* **Exercise goal**
Beginning with the opening line, restate the following material exactly, up through the line that contains "Leiber, Michel, Brubaker, Sarah".

* **Record set**

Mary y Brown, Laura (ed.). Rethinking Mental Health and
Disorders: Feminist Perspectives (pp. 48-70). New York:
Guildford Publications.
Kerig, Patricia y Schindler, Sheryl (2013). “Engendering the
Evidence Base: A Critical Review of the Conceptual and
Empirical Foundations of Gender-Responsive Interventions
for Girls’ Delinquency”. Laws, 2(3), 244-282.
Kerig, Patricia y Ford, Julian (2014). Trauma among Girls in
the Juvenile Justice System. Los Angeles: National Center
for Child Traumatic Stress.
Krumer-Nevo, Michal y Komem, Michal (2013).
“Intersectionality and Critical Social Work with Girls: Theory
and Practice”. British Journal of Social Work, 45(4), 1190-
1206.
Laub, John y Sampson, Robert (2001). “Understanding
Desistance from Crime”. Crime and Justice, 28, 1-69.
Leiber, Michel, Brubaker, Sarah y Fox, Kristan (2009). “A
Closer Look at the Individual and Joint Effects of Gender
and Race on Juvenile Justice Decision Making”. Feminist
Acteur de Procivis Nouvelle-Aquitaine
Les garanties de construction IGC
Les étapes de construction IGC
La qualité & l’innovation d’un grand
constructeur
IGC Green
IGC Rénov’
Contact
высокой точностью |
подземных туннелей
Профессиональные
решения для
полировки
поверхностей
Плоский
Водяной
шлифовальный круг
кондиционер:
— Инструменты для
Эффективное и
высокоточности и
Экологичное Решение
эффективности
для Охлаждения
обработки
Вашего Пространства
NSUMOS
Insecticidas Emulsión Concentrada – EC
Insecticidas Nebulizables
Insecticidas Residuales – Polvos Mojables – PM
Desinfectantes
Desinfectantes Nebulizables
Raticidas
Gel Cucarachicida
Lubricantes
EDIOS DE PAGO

* **Result of the task**
Mary y Brown, Laura (ed.). Rethinking Mental Health and
Disorders: Feminist Perspectives (pp. 48-70). New York:
Guildford Publications.
Kerig, Patricia y Schindler, Sheryl (2013). “Engendering the
Evidence Base: A Critical Review of the Conceptual and
Empirical Foundations of Gender-Responsive Interventions
for Girls’ Delinquency”. Laws, 2(3), 244-282.
Kerig, Patricia y Ford, Julian (2014). Trauma among Girls in
the Juvenile Justice System. Los Angeles: National Center
for Child Traumatic Stress.
Krumer-Nevo, Michal y Komem, Michal (2013).
“Intersectionality and Critical Social Work with Girls: Theory
and Practice”. British Journal of Social Work, 45(4), 1190-
1206.
Laub, John y Sampson, Robert (2001). “Understanding
Desistance from Crime”. Crime and Justice, 28, 1-69.
Leiber, Michel, Brubaker, Sarah y Fox, Kristan (2009). “A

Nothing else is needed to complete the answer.